Choosing the best tile floor pattern is an important part of home design. Depending on which room you are working with and what kind of vibe you want to create, tile floor patterns play a large role. Here are some ways to design and choose great tile floor patterns for your home.
The tile floor pattern is the first thing that people notice when they walk into a room. It creates a certain atmosphere through the character that the floor pattern brings. The floor pattern’s repetitive quality can bring a sense of rhythm, order and comfort to the viewer. Its visual effect can be strong and leave a long-lasting impression. In order to give yourself and others the best lingering image of the given space in your home, be sure to choose the best tile floor pattern.
Before setting out to choose your tile floor design, give yourself some time to think over some pattern ideas. Looking through home design magazines, architecture books as well as quilt and textile patterns may help stimulate some ideas.

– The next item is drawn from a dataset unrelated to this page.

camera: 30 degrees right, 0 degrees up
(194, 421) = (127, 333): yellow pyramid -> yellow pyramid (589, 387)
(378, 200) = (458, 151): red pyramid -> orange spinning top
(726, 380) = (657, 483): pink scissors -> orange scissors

Be sure to take the scale of your room into consideration when selecting your pattern. Depending on the room’s size and what kind of effect you want to create, the tile floor pattern should vary. For instance, if your kitchen is on the smaller side, perhaps choosing a pattern with a tight focus and lighter colors may be the way to go. This type of floor pattern will give your space an expanded quality, and make your kitchen appear larger. Large tile floor patterns in solid colors may have the opposite effect.
If the space you are working with has a lot of furniture, and architectural elements, such as linings or sconces, consider plain and minimal patterns. When selecting the color palette of each room, be sure to consider the transition from one room to another. The colors and styles shouldn’t contrast too starkly.

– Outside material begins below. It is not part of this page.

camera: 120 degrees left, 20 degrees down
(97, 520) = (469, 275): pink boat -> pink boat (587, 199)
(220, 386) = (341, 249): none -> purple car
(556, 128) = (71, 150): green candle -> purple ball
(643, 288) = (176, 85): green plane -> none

When selecting color palettes, take the furniture and wall paint colors into consideration. Matching these up will help you narrow down the right color palette for your tile floor pattern. In terms of color, you also have a range of styles to choose from. You can try mixing and matching colors of the same tone, and every now and then use a contrasting color to create an accent.
Often times the tiles themselves have their own grain, texture and pattern. Be sure to note this when selecting them. Tiles also come in various shapes. Besides the square, they come in half squares as well as triangles. With shapes like these, you can expand your tile floor pattern styles beyond the classic checkerboard and try out the basket weave, gingham or even herringbone. Each style creates a different mood. A way to get a good sense of what effect these tile floor patterns create, you can experiment with different styles beforehand.
Before you actually place the tiles onto your floor permanently, you have the option of laying out your patterns in paper. After selecting the color scheme, shape, grain, and style you want in the given space, print out several sheets in color and cut them out into the desired shape. Use these printouts as sample tiles. Lay them out across your floor and see how they feel. Try out several different sample printouts before choosing one.
Linoleum is a thickly coated canvas backing mixed with linseed oil and cork. It is a commonly used material for flooring. The other commonly used tile flooring is ceramic. When deciding between these two tiles, there are always reasons for one to be considered over the other but the final decision is up to you.
Linoleum tiles are typically installed professionally, and should be installed in areas of the house that are not susceptible to water damage. Bathrooms and kitchens should be avoided. Moisture buildup can damage the material quickly and require you to reinstall the tiles frequently. The upside to linoleum tiles is the diverse range of color schemes and patterns that they come in. Linoleum tiles are also softer and warmer than ceramic, and easier to clean.
Ceramic tiles can be installed on your own with a bit of guidance. Ceramic is also durable and long lasting. These tiles do require extra effort when cleaning, especially in between grout lines, and they aren’t as warm as linoleum tiles. They can, however, be sealed to prevent staining, which might facilitate cleaning.